Mark Pandori was worried. It was 2008, and he had just read the latest in a string of reports from Japan. The articles all described patients infected with a particular strain of gonorrhea that was less susceptible than usual to an important class of antibiotics. Pandori, director of the laboratory at the San Francisco Department of Public Health, knew that gonorrhea had become resistant to other antibiotics in past decades. Each time, the resistance seemed to arise in Asia and spread to California. He wondered if something new was heading across the Pacific.
The latest report from Japan described a test that could identify resistant strains of bacteria by isolating and amplifying the culprit gene. Pandori tried the procedure on 54 samples of gonorrhea bacteria collected that year from men in San Francisco. Five samples, or 9 percent, contained the altered gene. When he analyzed the bacteria in the lab, he found that they—like the Japanese strains—possessed partial resistance to cephalosporins, the only antibiotics that still work reliably and inexpensively against gonorrhea.
Pandori and his research partner at the time, a health department epidemiologist named Pennan Barry, were alarmed and baffled. No physicians in the state had reported any difficulties treating patients with gonorrhea. Cephalosporin resistance had apparently infiltrated California without anyone noticing. Perhaps it had started spreading across the country as well.
Last summer a surveillance network run by the Centers for Disease Control and Prevention confirmed their fears. Using a different test, the CDC demonstrated that up to 1.4 percent of 5,900 gonorrhea bacterial samples from around the U.S. had diminished susceptibility to cephalosporins, meaning they would succumb only to unusually high doses. A New England Journal of Medicine editorial published in February said the occurrence of that partial resistance increased 17 times between 2006 and 2011. “The threat of untreatable gonorrhea is emerging rapidly,” the editorial warned.
That threat is troubling for two reasons. First, gonorrhea is abundant: it is the second-most reported infectious disease in the U.S., with more than 600,000 new cases a year. Second, if untreated, it can cause widespread organ damage, pelvic inflammatory disease and infertility. Making matter worse, our current methods for tracking and controlling gonorrhea are actually contributing to the spread of resistant disease.
A Slow But Steady Spread
Gonorrhea is the first of the major sexually transmitted diseases (STDs) to tiptoe to the threshold of untreatability. True, chlamydia, which infects 426 of every 100,000 people in the country every year, is more common, and cases of syphilis, which doubled in incidence between 2000 and 2010, are growing faster. But syphilis infects only 4.5 of every 100,000 people, and neither chlamydia nor syphilis has developed significant resistance to antibiotics.
Gonorrhea, in contrast, has been developing defenses against drug treatment for decades.

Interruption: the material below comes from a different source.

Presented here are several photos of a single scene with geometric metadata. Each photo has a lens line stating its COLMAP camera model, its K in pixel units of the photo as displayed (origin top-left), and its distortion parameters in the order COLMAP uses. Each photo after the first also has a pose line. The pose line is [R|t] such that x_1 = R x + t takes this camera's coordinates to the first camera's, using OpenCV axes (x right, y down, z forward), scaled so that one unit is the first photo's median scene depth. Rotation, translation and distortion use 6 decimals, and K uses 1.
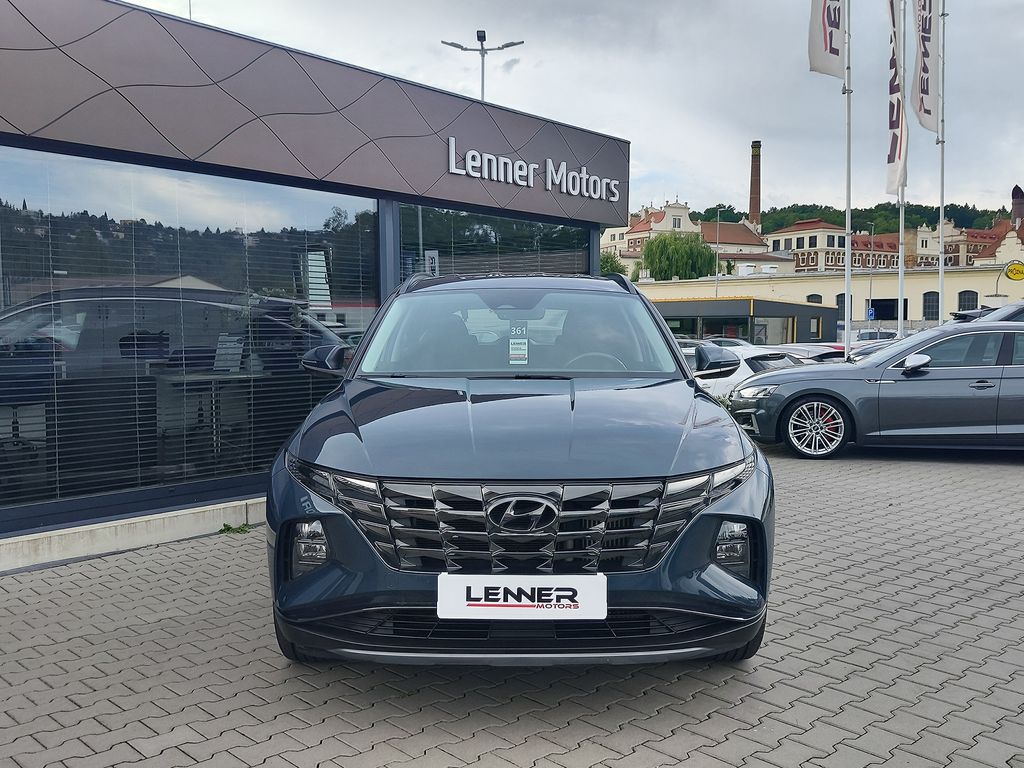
lens RADIAL K [[1007.8, 0, 512.0], [0, 1007.8, 384.0], [0, 0, 1]] dist [0.015640, -0.005583]
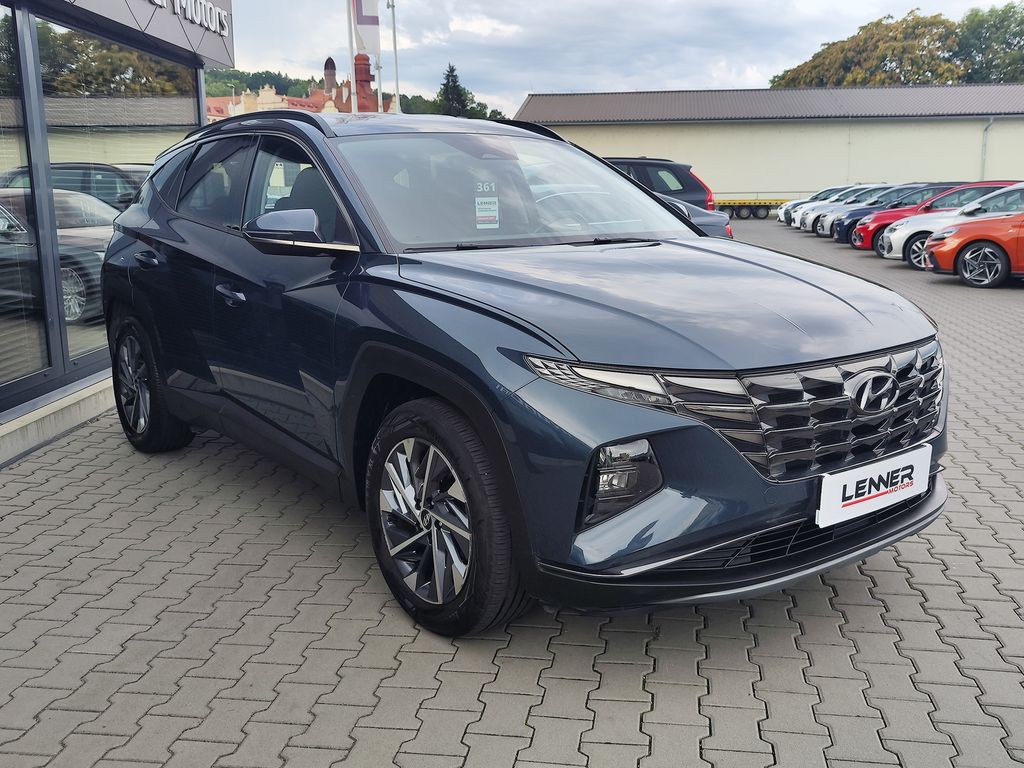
lens RADIAL K [[995.4, 0, 542.9], [0, 995.4, 384.1], [0, 0, 1]] dist [0.014752, 0.006233]
pose [[0.777021, -0.129402, 0.616031, -0.710585], [0.047030, 0.987841, 0.148184, -0.018636], [-0.627716, -0.086170, 0.773659, 0.491366]]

The latest news from Japan and California is making the disease a priority for public health planners—a status it has not known since before Alexander Fleming and the discovery of penicillin. Once antibiotics became abundant and inexpensive, gonorrhea and syphilis seemed like solved problems.
Neither infection was vanquished, however. Gonorrhea, in particular, held on by borrowing DNA from other bacteria to construct new microbiological defenses. It steadily gained resistance against entire classes of antibiotics: first the penicillins in the 1960s, then the tetracyclines in the 1980s, and Cipro and its chemical cousins, known as fluoroquinolones, in the 1990s. By 2000 the only class of drugs that could provide what public health strategies rely on—something that is inexpensive, delivered in a single dose and works well enough to obviate follow-up appointments—was the cephalosporins.